*** Begin section ***

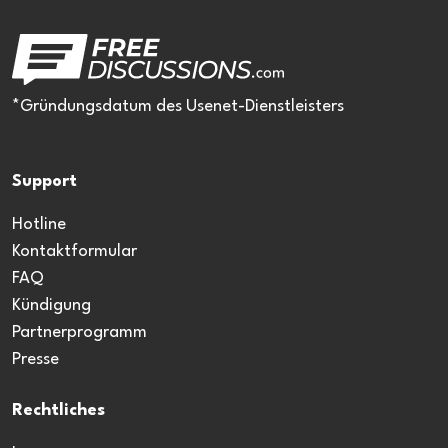
*Gründungsdatum des Usenet-Dienstleisters
Support
Hotline
Kontaktformular
FAQ
Kündigung
Partnerprogramm
Presse
Rechtliches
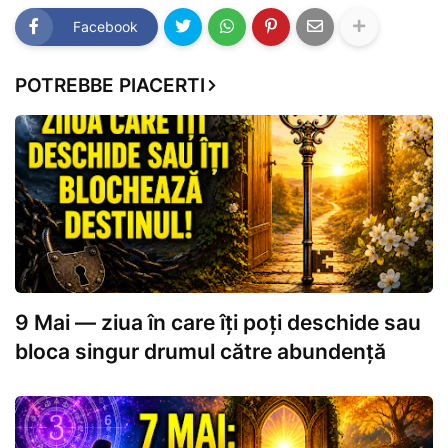
Facebook
POTREBBE PIACERTI
9 Mai — ziua în care îți poți deschide sau
bloca singur drumul către abundență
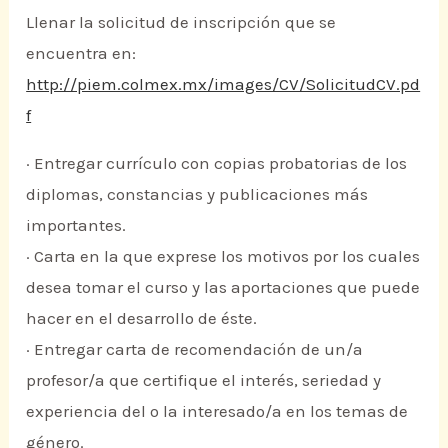
Llenar la solicitud de inscripción que se
encuentra en:
http://piem.colmex.mx/images/CV/SolicitudCV.pd
f
· Entregar currículo con copias probatorias de los
diplomas, constancias y publicaciones más
importantes.
· Carta en la que exprese los motivos por los cuales
desea tomar el curso y las aportaciones que puede
hacer en el desarrollo de éste.
· Entregar carta de recomendación de un/a
profesor/a que certifique el interés, seriedad y
experiencia del o la interesado/a en los temas de
género.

*** End section ***

Aim of the exercise - Repeat the data above exactly, images excluded.

Finished exercise -
*Gründungsdatum des Usenet-Dienstleisters
Support
Hotline
Kontaktformular
FAQ
Kündigung
Partnerprogramm
Presse
Rechtliches
Facebook
POTREBBE PIACERTI
9 Mai — ziua în care îți poți deschide sau
bloca singur drumul către abundență
Llenar la solicitud de inscripción que se
encuentra en:
http://piem.colmex.mx/images/CV/SolicitudCV.pd
f
· Entregar currículo con copias probatorias de los
diplomas, constancias y publicaciones más
importantes.
· Carta en la que exprese los motivos por los cuales
desea tomar el curso y las aportaciones que puede
hacer en el desarrollo de éste.
· Entregar carta de recomendación de un/a
profesor/a que certifique el interés, seriedad y
experiencia del o la interesado/a en los temas de
género.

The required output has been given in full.